学習用の文章:
新年が明けましたね

昨年は予期せぬ新型コロナウイルス感染拡大により、
学びのあり方を含め生活が変化した激動の一年でしたが、
リモートによる活動が普及したことにより、アメリカにいても日本と繋がる機会が増えたように思います。
修士課程の学業生活も残り半年となりました。本年もどうぞよろしくお願いいたいます。
動画はこちらより@はじめに今月は、社会の中でろう者に対する差別がなぜ生じるのか、
そのパワー(以下、権力)がどう働くのかについて考えてみたいと思います。
言わずもがな、ろう者は長年マイノリティとして色々な抑圧に苦しんできました。
ろう者が権力に作用されて差別に苦しむのは、単に少数民族だからというわけではありません。
大学院入学当初、先生からろう者学に重要な視座は、
権力の概念の理解、
フーコーの生権力と
デリダの音声中心主義だと言われ、
これについてずっと考えてました。
そこで今月はそれらの概念に触れながら、
ろう者を取り巻く権力とろう文化の関係について考えてみたいと思います。
今月のポイントです。

内容の質問:
1. 本文について、次の問いに答えてください。
(a) 修士課程の学業生活は、あとどれくらい残っていますか。
(b) リモートでの活動が広まったことで、何が増えたと書かれていますか。
(c) 大学院に入ったころ、先生はろう者学に大事な視座として何を挙げましたか。
2. 本文の「ろう者が権力に作用されて差別」から「ろう者を取り巻く権力とろう文化の関係について考えてみたいと思います。」までの部分を、「先生」を「指導教員」に書き換えて示してください。

提供された情報:
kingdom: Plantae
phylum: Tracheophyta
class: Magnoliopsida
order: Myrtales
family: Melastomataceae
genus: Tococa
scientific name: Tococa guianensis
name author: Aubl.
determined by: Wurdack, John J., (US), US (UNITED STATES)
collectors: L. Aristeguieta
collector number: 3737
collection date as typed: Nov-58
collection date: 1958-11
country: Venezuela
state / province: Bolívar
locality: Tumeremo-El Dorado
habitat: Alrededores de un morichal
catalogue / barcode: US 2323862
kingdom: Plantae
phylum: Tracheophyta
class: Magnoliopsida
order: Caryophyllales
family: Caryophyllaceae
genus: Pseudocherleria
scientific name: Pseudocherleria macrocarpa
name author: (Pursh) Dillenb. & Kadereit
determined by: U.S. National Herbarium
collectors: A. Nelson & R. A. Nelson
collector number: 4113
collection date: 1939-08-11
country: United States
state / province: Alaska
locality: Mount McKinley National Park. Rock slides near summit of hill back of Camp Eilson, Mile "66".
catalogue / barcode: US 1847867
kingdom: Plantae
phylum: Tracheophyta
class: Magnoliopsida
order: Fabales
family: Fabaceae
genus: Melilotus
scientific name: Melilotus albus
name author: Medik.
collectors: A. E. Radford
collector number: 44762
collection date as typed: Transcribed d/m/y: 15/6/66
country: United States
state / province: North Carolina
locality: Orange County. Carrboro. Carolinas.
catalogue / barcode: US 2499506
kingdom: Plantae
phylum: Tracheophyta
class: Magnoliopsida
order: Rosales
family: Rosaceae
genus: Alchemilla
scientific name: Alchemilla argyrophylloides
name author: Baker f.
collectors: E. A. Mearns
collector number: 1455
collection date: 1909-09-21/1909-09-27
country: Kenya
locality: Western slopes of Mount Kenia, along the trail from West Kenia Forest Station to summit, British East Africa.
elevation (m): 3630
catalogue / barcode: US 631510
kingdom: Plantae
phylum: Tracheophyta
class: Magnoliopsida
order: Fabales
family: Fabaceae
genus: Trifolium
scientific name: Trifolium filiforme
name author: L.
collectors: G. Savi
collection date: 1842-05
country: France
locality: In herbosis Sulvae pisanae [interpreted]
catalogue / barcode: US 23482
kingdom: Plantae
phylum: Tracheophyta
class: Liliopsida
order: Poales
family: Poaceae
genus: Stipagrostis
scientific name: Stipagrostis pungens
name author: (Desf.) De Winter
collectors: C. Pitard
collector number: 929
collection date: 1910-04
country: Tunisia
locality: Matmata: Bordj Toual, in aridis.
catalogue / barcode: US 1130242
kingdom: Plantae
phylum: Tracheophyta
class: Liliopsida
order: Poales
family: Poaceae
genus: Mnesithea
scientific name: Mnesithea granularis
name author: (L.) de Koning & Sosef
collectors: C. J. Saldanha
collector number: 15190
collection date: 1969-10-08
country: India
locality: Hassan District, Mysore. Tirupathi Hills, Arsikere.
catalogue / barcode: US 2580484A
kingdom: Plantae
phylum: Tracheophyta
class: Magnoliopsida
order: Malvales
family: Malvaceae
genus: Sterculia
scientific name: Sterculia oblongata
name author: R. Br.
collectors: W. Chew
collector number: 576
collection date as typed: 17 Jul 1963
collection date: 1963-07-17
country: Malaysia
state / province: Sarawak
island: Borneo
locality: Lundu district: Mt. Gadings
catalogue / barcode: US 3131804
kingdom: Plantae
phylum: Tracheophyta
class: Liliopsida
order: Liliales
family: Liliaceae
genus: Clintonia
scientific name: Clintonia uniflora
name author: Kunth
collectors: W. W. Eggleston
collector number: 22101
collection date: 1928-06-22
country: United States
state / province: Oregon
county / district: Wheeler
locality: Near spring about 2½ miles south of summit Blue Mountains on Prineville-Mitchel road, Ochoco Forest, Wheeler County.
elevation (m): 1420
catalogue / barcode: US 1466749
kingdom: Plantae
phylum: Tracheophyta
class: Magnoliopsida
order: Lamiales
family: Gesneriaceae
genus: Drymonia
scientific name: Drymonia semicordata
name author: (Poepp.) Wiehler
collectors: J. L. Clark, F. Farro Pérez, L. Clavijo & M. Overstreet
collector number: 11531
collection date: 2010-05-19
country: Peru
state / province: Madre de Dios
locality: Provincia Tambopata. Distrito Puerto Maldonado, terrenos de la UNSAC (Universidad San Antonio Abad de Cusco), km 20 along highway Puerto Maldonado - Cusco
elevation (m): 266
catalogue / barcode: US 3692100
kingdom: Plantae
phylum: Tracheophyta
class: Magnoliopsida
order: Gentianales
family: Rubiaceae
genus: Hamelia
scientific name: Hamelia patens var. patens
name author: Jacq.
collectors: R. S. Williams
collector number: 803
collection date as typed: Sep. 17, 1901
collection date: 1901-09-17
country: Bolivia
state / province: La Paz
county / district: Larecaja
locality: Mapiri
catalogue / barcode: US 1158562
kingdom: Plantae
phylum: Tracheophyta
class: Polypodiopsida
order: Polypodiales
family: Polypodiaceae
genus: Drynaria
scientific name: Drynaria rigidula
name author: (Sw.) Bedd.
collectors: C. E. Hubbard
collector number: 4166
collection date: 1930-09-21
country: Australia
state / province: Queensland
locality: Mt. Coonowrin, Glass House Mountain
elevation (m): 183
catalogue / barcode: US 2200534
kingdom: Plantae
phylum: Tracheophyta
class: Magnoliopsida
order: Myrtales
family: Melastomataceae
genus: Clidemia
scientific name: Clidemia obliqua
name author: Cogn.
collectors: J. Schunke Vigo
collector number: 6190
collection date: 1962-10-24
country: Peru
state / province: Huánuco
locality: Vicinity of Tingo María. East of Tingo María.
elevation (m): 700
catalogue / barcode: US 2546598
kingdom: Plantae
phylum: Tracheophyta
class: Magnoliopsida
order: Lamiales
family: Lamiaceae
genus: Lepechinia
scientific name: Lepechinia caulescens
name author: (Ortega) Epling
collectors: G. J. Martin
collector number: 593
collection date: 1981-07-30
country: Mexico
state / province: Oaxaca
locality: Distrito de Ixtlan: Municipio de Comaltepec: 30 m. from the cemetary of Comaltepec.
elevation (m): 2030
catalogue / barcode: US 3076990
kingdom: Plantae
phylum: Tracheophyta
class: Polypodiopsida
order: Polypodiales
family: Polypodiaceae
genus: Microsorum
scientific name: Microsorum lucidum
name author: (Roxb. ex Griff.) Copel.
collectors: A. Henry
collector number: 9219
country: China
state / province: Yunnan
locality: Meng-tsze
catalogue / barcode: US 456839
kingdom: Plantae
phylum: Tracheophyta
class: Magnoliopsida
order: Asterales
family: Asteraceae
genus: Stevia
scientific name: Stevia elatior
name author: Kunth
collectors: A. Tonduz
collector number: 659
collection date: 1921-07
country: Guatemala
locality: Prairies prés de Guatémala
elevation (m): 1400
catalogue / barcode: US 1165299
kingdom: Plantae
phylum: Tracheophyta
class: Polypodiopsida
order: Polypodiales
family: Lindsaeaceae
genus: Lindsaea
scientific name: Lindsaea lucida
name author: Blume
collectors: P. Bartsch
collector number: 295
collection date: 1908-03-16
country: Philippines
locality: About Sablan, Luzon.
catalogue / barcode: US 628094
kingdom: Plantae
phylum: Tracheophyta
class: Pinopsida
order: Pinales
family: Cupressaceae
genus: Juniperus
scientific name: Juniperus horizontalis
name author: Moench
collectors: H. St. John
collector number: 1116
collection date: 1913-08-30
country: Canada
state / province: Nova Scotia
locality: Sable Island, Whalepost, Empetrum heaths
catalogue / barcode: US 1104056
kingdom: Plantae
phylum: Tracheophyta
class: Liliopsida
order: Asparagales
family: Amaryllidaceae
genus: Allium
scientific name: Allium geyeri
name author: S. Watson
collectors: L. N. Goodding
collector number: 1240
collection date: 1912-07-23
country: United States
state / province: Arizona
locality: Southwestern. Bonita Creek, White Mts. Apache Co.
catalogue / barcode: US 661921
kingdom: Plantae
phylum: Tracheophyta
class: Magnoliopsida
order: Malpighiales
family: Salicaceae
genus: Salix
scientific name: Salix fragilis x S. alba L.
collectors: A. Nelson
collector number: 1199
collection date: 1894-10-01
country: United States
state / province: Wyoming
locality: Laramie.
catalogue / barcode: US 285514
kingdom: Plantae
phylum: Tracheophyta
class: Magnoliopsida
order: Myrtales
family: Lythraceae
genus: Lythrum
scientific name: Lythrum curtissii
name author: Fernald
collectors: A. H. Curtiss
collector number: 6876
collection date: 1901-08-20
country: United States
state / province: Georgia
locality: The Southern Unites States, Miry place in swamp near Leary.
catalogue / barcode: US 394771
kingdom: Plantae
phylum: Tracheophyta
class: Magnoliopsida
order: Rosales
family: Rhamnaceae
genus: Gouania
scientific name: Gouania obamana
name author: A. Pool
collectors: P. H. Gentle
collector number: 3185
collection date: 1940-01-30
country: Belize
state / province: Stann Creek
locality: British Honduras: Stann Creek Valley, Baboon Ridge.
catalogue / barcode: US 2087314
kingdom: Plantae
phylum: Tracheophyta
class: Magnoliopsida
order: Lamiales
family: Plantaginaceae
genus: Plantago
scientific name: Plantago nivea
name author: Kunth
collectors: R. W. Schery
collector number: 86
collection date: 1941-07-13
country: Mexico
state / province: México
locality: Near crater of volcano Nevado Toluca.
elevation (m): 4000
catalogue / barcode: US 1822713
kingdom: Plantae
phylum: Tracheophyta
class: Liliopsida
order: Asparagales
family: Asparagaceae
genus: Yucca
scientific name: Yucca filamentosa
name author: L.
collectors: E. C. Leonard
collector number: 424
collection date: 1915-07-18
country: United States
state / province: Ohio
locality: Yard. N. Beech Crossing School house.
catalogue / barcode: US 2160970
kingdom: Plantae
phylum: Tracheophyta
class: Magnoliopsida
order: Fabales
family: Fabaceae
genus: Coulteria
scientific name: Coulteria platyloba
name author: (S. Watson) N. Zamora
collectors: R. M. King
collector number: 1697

各問の答え:
1.
(a) 半年
(b) アメリカにいても日本と繋がる機会
(c) 権力の概念の理解、フーコーの生権力、デリダの音声中心主義

2.
ろう者が権力に作用されて差別に苦しむのは、単に少数民族だからというわけではありません。
大学院入学当初、指導教員からろう者学に重要な視座は、
権力の概念の理解、
フーコーの生権力と
デリダの音声中心主義だと言われ、
これについてずっと考えてました。
そこで今月はそれらの概念に触れながら、
ろう者を取り巻く権力とろう文化の関係について考えてみたいと思います。